When placed on a tripod with mirror lockup and a timer release some of the real world observations I’ve previously made are more apparent. You can see a full gallery of bookshelf images to compare at http://photos.ronmartblog.com/lens/canon/16-35mm28vs4. However, I’ve pulled a couple aside here to discuss. Click the images to see the full-size unedited in-camera JPEG. The lenses were so close in size that I didn’t have to move the camera when switching lenses.
Click the image above to see the full size version of the f/4 shown on the left below.
Click the image below to see the full size version of the f/2.8 shown on the right above.
Feel free to download all of the bookshelf comparison images at http://photos.ronmartblog.com/lens/canon/16-35mm28vs4 for your pixel peeping pleasure, but please delete them when you are done viewing.
If I was a 17-40mm f/4L owner I’d probably upgrade to this lens because I’ve always preferred the 16-35mm range over the 17-40mm range.
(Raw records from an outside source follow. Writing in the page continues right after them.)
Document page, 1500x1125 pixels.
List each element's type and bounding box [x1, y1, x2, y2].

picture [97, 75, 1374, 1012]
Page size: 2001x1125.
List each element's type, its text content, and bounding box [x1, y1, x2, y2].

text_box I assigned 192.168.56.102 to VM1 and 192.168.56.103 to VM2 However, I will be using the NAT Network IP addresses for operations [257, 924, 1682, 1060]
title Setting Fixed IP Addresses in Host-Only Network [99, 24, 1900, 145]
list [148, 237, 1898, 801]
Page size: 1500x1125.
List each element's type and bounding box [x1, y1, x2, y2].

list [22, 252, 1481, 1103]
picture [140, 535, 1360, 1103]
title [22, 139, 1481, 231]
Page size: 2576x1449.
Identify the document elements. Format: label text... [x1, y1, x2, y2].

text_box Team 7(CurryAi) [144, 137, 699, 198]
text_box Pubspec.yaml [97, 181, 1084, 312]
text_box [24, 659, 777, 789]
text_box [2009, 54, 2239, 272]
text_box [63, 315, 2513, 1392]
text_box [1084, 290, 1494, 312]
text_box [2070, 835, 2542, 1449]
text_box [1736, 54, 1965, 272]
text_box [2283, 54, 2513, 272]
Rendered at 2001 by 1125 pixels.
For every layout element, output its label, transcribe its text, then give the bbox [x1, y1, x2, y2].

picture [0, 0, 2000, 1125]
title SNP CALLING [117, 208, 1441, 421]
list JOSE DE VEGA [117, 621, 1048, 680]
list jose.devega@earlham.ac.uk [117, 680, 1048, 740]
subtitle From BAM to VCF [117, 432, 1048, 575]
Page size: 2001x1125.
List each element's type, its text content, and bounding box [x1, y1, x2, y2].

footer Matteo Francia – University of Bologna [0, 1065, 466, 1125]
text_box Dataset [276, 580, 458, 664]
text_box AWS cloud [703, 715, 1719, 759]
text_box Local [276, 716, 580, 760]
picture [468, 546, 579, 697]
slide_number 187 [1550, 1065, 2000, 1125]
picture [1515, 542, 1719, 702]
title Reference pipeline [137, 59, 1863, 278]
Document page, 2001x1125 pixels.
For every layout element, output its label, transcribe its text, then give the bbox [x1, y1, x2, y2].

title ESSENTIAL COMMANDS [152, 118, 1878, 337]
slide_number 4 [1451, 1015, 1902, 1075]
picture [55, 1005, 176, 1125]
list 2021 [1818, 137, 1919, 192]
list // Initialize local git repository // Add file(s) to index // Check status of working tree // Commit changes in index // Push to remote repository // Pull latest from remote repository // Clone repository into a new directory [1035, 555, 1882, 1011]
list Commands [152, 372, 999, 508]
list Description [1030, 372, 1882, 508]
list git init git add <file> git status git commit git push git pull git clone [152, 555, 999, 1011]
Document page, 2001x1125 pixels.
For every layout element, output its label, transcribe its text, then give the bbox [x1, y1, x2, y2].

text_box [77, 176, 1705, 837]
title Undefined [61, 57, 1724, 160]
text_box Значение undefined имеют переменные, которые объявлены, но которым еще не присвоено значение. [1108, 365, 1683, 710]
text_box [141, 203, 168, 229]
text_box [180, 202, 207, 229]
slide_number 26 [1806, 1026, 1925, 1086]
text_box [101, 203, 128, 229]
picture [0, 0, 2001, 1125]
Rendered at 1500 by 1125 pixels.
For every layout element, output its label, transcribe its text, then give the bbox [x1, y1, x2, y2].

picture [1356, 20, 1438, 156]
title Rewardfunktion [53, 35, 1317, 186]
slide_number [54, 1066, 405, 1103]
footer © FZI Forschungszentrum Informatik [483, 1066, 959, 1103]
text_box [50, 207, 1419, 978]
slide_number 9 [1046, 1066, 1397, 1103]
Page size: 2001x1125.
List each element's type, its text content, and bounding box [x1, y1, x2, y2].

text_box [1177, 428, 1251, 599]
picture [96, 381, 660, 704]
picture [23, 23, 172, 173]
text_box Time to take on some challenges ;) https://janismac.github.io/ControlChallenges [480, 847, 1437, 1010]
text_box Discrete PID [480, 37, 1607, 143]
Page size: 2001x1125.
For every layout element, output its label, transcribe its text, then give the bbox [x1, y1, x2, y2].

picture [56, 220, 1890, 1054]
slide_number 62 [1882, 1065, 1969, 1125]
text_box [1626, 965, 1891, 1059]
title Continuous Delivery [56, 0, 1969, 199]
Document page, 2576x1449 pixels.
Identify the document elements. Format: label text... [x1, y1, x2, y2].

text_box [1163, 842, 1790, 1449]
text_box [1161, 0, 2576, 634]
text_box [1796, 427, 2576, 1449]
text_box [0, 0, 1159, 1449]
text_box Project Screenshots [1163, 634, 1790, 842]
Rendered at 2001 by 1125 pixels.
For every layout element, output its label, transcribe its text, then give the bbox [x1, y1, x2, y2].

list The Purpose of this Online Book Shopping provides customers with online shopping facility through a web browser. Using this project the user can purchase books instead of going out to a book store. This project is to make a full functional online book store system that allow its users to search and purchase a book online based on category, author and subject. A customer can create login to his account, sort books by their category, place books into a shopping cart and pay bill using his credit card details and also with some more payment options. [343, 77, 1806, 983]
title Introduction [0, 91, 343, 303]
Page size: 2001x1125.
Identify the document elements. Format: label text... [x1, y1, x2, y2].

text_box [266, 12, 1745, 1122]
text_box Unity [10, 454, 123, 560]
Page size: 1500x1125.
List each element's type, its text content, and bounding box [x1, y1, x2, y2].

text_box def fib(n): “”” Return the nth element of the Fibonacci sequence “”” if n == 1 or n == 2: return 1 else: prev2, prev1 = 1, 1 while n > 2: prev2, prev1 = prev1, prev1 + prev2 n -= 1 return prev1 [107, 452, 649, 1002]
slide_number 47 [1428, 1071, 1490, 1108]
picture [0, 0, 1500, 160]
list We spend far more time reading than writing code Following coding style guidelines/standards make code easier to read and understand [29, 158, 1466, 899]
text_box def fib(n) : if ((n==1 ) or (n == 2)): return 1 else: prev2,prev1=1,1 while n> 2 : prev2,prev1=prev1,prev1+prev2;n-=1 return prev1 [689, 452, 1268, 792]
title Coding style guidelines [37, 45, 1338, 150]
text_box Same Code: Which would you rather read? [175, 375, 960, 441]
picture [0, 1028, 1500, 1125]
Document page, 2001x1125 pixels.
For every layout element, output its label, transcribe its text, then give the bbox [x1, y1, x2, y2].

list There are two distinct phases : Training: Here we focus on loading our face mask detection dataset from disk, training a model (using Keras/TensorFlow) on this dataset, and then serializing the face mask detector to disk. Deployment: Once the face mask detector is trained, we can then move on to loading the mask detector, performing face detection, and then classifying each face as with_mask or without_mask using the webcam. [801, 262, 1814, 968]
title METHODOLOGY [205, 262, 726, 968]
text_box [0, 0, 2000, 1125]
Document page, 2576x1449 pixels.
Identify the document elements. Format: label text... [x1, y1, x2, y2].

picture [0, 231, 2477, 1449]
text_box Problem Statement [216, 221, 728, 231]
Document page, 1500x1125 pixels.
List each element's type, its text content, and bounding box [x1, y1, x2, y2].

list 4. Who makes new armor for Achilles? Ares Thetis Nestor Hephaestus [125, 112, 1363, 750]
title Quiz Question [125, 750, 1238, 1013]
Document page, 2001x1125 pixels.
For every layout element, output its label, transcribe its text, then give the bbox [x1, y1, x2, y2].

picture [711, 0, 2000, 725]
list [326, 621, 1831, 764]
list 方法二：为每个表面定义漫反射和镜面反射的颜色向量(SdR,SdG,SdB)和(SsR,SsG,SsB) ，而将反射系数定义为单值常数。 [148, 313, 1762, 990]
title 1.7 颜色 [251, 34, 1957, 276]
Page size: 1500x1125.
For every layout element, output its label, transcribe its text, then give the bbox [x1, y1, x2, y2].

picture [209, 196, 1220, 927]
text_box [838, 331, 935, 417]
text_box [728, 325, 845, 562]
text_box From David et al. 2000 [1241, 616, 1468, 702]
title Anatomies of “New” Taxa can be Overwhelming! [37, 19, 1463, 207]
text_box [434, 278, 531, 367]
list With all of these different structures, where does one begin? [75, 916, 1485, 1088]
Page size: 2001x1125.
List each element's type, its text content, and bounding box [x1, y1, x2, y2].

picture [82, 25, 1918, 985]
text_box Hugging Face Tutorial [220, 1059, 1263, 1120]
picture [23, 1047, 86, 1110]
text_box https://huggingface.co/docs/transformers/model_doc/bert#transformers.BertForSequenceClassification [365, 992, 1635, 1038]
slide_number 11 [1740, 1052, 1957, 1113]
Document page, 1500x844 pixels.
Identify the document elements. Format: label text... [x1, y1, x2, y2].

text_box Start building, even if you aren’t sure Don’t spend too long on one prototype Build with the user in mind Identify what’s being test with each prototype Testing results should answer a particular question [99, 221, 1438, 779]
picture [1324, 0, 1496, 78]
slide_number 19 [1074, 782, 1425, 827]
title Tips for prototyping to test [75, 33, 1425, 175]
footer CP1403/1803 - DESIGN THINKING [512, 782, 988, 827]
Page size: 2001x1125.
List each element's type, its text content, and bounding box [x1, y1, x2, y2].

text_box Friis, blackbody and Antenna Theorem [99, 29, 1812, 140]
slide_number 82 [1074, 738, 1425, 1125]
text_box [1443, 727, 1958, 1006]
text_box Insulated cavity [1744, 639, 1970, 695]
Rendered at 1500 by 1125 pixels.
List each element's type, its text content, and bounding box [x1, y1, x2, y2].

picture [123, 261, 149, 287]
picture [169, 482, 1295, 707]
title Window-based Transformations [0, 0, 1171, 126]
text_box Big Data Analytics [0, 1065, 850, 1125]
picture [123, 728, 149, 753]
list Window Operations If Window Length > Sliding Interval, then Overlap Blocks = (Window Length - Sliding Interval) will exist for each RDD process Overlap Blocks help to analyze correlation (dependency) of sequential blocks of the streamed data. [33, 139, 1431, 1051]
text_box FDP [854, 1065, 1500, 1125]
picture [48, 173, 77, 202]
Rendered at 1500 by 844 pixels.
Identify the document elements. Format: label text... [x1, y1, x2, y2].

More importantly though, the 17-40 is a great lens, but it’s not a razor sharp lens like the new 16-35mm f/4L IS, so it’s certainly going to be a compelling option. In this article I focused more on the 16-35mm f/2.8L II vs the new f/4 because that’s the audience that will have a harder time deciding if they give up f/2.8 for a sharper f/4 version with IS. For me the answer will be no, simply because I prefer the color I get from the 2.8 and the sharpness difference isn’t enough to warrant a change. If I were buying my first wide angle zoom then I’d definitely go for the new 16-35mm f/4L IS over the more expensive yet softer 16-35mm f/2.8L.